At this point, the sole security guard situated at the front of the stage showed absolute disconcert for any of the girls' actions. He enforced one point and one point only: "Don't block the cameraman."
The unruly pre-teens were certainly alright with that. One by one, they pulled out their phones, each lifting higher than the other for the purpose of obtaining the "best" footage of their idols. It was a repulsive sight.
I fumed. This was not fair play.
While I had specifically shelled out a few hundred to sit in the fifth row for this concert, I could not comprehend why I had been forced to remain standing behind rows upon rows of rambunctious, ill-mannered citizens simply to gape at the group's performances between bobbling heads, shaky hands, and a sea of low quality LED screens.
WHY HAD SECURITY NOT ENFORCED THIS TREACHERY?!?!?
I missed out the solo performances.
I couldn't see what happened on the stage.
I wasn't able to make out the members expressions through the few gaps I was peering through.
Instead, I found myself standing in a rundown theatre, with a solid, screaming barrier of electronic recording devices that had no place in a concert hall.
I had paid to see one of my favourite groups perform in front of my very eyes, not to witness the barricading of the stage for the sake of obtaining fancams to post on the Internet.
This was a concert, an experience only capable to be fully enjoyed upon interaction between the audience and the performer.
For the first time in my endless history of concert participation, I questioned why I had even bothered to attend.
The concert itself was breathtaking. It was unreal to witness the boys of B.A.P sing and dance in such close proximity. Since their performance at The Warfield in San Francisco, the group has matured significantly. Their performances this time had been shifted to fan interaction; through the selection of their newer, more carefree songs, as well as reduced intensity of dance segments, the six members were able to reserve energy to put towards maintaining smiles and cheerful dispositions as the show progressed.
Of course, I was nowhere thrilled when I discovered that Zelo's dance solo involved interactions with the floor of the stage, as the phone camera-barrier had shielded it completely from view. Even those from the more economically-priced balcony levels were capable of seeing the segment without obstructions, yet my viewing rights had been forcefully removed by the other attendees.
Lo and behold, the boys of B.A.P were standing right there!

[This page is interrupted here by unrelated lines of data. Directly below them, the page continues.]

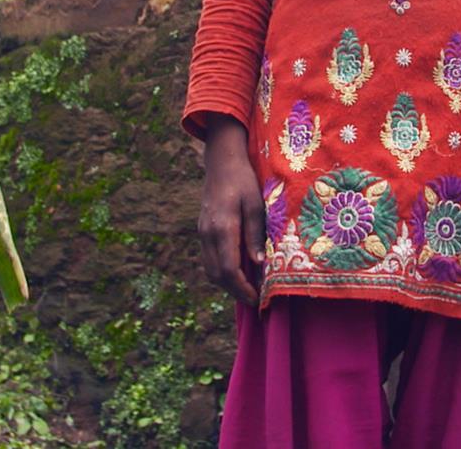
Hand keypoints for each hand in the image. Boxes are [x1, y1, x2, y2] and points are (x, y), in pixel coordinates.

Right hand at [197, 114, 263, 304]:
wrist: (221, 161)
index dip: (243, 288)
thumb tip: (257, 264)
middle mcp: (208, 234)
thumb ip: (255, 234)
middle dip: (236, 291)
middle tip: (256, 300)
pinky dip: (222, 271)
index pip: (229, 269)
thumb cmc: (243, 179)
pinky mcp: (203, 231)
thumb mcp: (256, 204)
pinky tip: (239, 272)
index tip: (258, 300)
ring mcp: (202, 233)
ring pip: (211, 269)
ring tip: (249, 289)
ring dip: (228, 284)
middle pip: (217, 275)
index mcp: (223, 227)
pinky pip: (209, 259)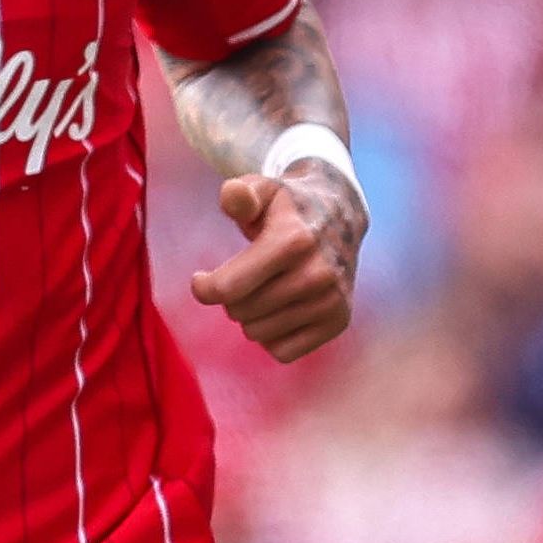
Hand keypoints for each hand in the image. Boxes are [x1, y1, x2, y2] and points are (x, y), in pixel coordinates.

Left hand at [191, 167, 358, 362]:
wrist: (341, 217)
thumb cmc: (287, 207)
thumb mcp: (262, 191)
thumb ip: (240, 195)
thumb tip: (232, 195)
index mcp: (294, 240)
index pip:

In one of the narrowest hallways I've ever sauntered through so confused, they were there, giving out high-fives to fans while being separated by, for lack of better terminology, lineup poles.

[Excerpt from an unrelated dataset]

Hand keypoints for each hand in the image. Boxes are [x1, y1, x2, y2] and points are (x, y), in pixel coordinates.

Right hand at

It could have undeniably been one of the most wonderfully fleeting moments of my life, yet I had been utterly confused to the point where I can't even recall the members' faces. Likewise, they had probably been equally confused.
I mean, wide-eyed teenage girls were being rushed by them in a blur of high fives - who wouldn't be?
The moment had concluded before I even became aware of my surroundings, and all I could remember was someone trying to snatch my phone and thrust me forward for hand-shaking instead of high-fives.
Talk about some lovely organizational skills.
As a concluding statement, I can truthfully declare the following:
I have never attended a concert so poorly planned as such. From the ticket sales to seating arrangements to enforcing discipline among fans, to organizing a simple high-touch event, KpopMe's supposed hard work and much-endured efforts resulted in nothing more than a repulsively disorganized meetup.
The lack of properly executed planning was an exhibit of utter disgrace to a group of insurmountable popularity such as B.A.P, and an even bigger disappointment to those that purchased tickets in hopes of being able to properly enjoy their performance without interference.
I'm not complaining; I'm simply stating the facts.